The JP Morgan-IHS Markit composite PMI rose 0.5 points to 54.0 in November, leaving it at the highest level since early 2011, led by strong performances from the Eurozone and US.

However, as seen in the heat map below from HSBC, after a wobble in October, it looks like Asia’s manufacturing sector is also starting to heat up with every nation reporting an improvement in activity levels in November.

It shows individual headline PMI readings — a measure of current activity levels — along with measures on new orders, a lead indicator on potential activity levels in the future.

Source: HSBC

As a reminder, a reading above 50 indicates that activity levels improved from a month earlier.

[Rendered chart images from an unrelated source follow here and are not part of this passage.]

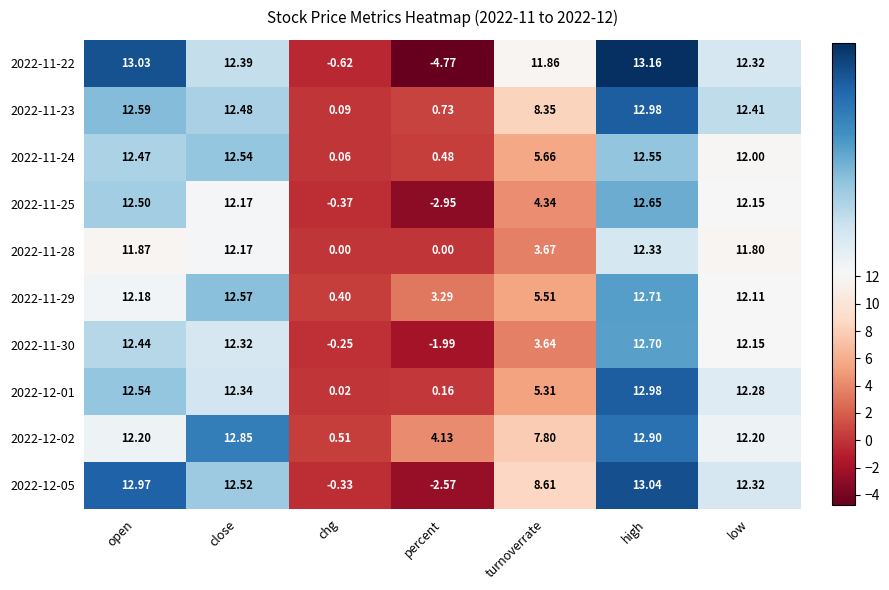

Where is 2022-12-05 nearest to the value 5?

turnoverrate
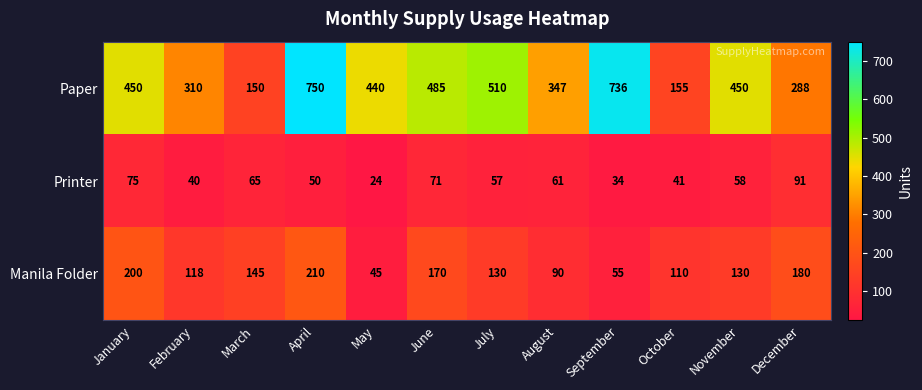

Is the value of Printer at October greater than the value of Paper at August?

No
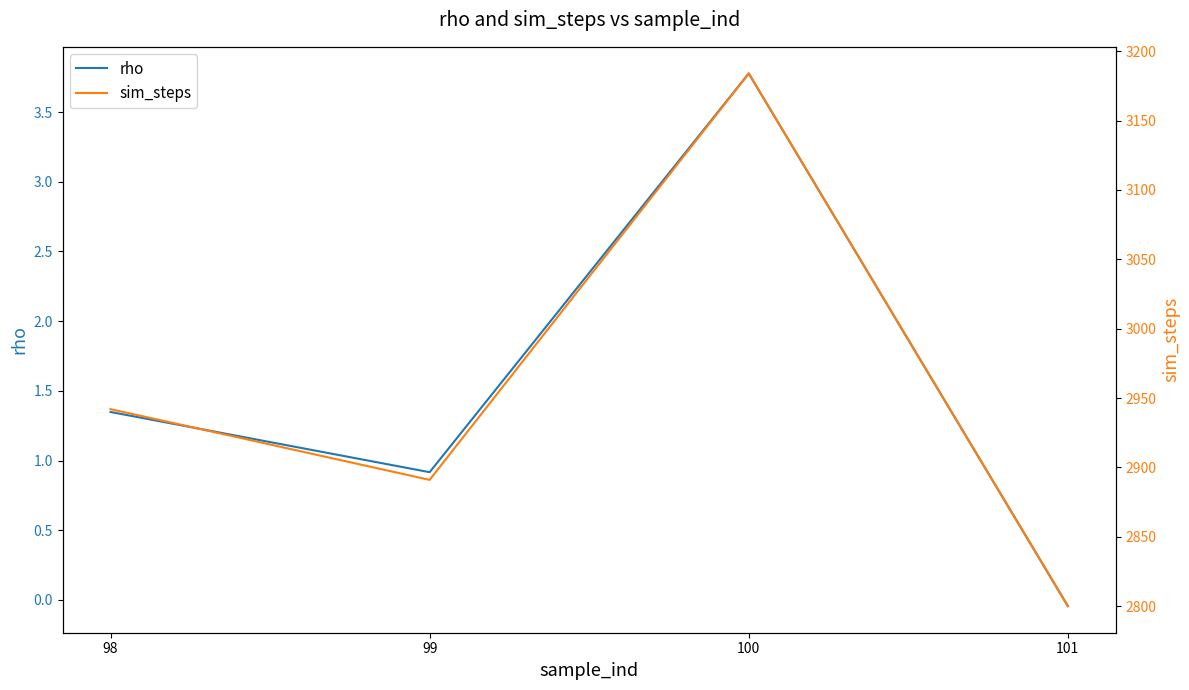

Where is sim_steps nearest to the value 2992?

98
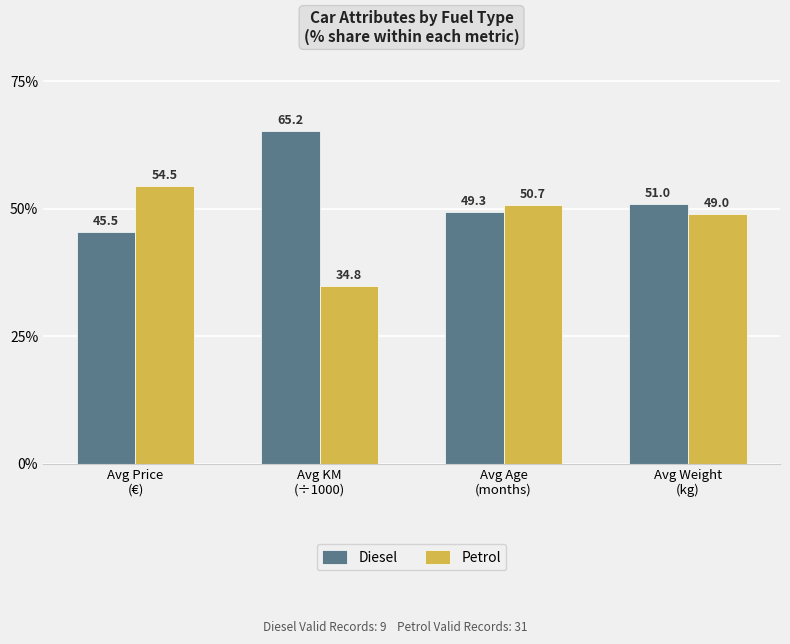

What is the value of the Diesel bar at the 1st from the left?

45.5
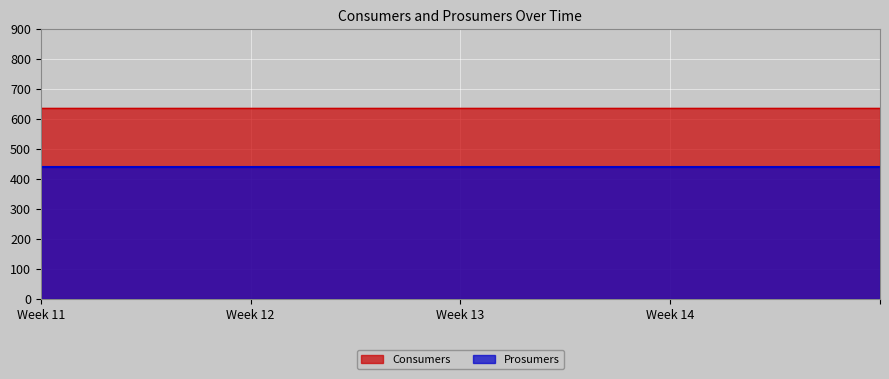

What are all the series names shown in the legend?

Consumers, Prosumers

The distance away from 50 measures the speed of the improvement.

Essentially, the higher the number, the stronger the improvement.

HSBC has colour-coded each individual nations performance.

A dark red colouring indicates that activity levels improved at a faster pace than a month earlier while a light red colouring reveals activity levels improved at a slower pace than the previous month. A grey colouring — of which there were none in November — indicates that activity levels deteriorated over the month.

There was plenty of dark red colouring for headline PMIs in November, something that Frederic Neumann, Co-head of Asian Economics Research at HSBC, described as a “not too shabby” result.

“After the October wobble, things appear back on track in Asia. Well, at least judging from the latest crop of PMIs,” he said in a note released on Tuesday.

“China is chugging along, India bounced, and Japan is on fire. Overall, growth seems to be holding up better into year-end than initially feared.”

While a strong result that suggests activity is picking up across thew region as part of a synchronised global upswing, Neumann says that investors shouldn’t get too carried away with the result, pointing out that most developing nation’s are still underperforming compared to their developed peers.

“There‚Äôs a common theme here,” he says.

“Advanced manufacturers have been riding high for a while, whether in East or West. Trouble is, the current industrial uptick is bypassing parts of emerging Asia like much of ASEAN.

“Advanced machinery and high-tech gear is currently in great demand, other stuff less so.”

Underlining that last point, Neumann says much of the improvement in developing markets is being driven by domestic demand, rather than that from abroad.

“The lift is coming less from the external side though: new export orders were mixed, while domestic activity ticked up for the most part,” Neumann says.

That result suggests external demand for basic manufactured goods is still a little soft, trailing in the wake of high-end manufactured goods.

That probably explains why manufacturers in developed economies are seeing a faster improvement in activity levels than those in other nations.